The reality is that new models and more effective ways of working emerge. People will always find ways of doing the same job in less time if the pay isn't so good. Or they go and do something else and rates start to go back up.
Doing the same thing and wanting to charge more for it is a thing of the past
If only that were true of gas, electric, telecoms, taxation, retail, fuel, public transport and housing then we'd all be OK.
If only that were true of gas, electric, telecoms, taxation, retail, fuel, public transport and housing then we'd all be OK.
Yeah. Ironically cheap overseas competition goes hand-in-hand with competition for resources. Tax on the other hand... we can do without that.
5thElefant, totally agree with what you are saying which is why we offer a design service, home visits to discuss materials and supplying samples of those materials. Which makes it all the more galling when someone else comes along and takes the job away.

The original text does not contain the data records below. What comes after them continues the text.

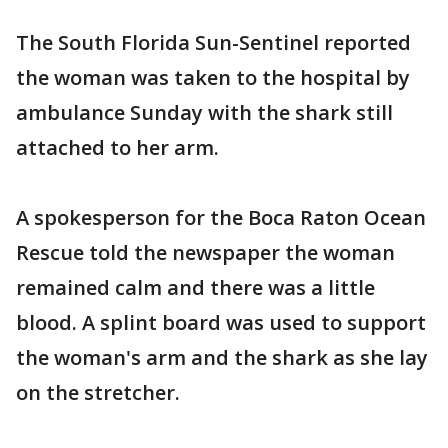
The South Florida Sun-Sentinel reported
the woman was taken to the hospital by
ambulance Sunday with the shark still
attached to her arm.
A spokesperson for the Boca Raton Ocean
Rescue told the newspaper the woman
remained calm and there was a little
blood. A splint board was used to support
the woman's arm and the shark as she lay
on the stretcher.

[i]Not necessarily. Especially with people. £2k/day will get you a gormless history graduate from one of the big system integrators to build your new shiny IT system. £100/day will get you an Indian specialist who actually know what he's doing. [/i]
I'm on a good rate, but I've recently been picking up crap thats' been produced by a couple of senior managers at a couple of big system integrators... kinda brings it home when they are invoicing the same per day as I invoice per week.
I'm in the building trade and for the last two years people (subbies) have been "buying" work, ie undercutting others just to cover material costs and basic labour to keep in with contractors. Had a ceiling fixer who was so close to the edge we didn't employ him because we didn't think he could provide materials let alone labour!! It's bad at the moment!!
Working labour only at the moment and named my price at £330 per day, 6 days a week, on a 6 week contract.
I'd guess the agency guys on site probably cost around £200-250 per day, but seeing as I do around twice as much work as them, it would seem that I'm not bad vfm.
What you doing artist?? Site engineering??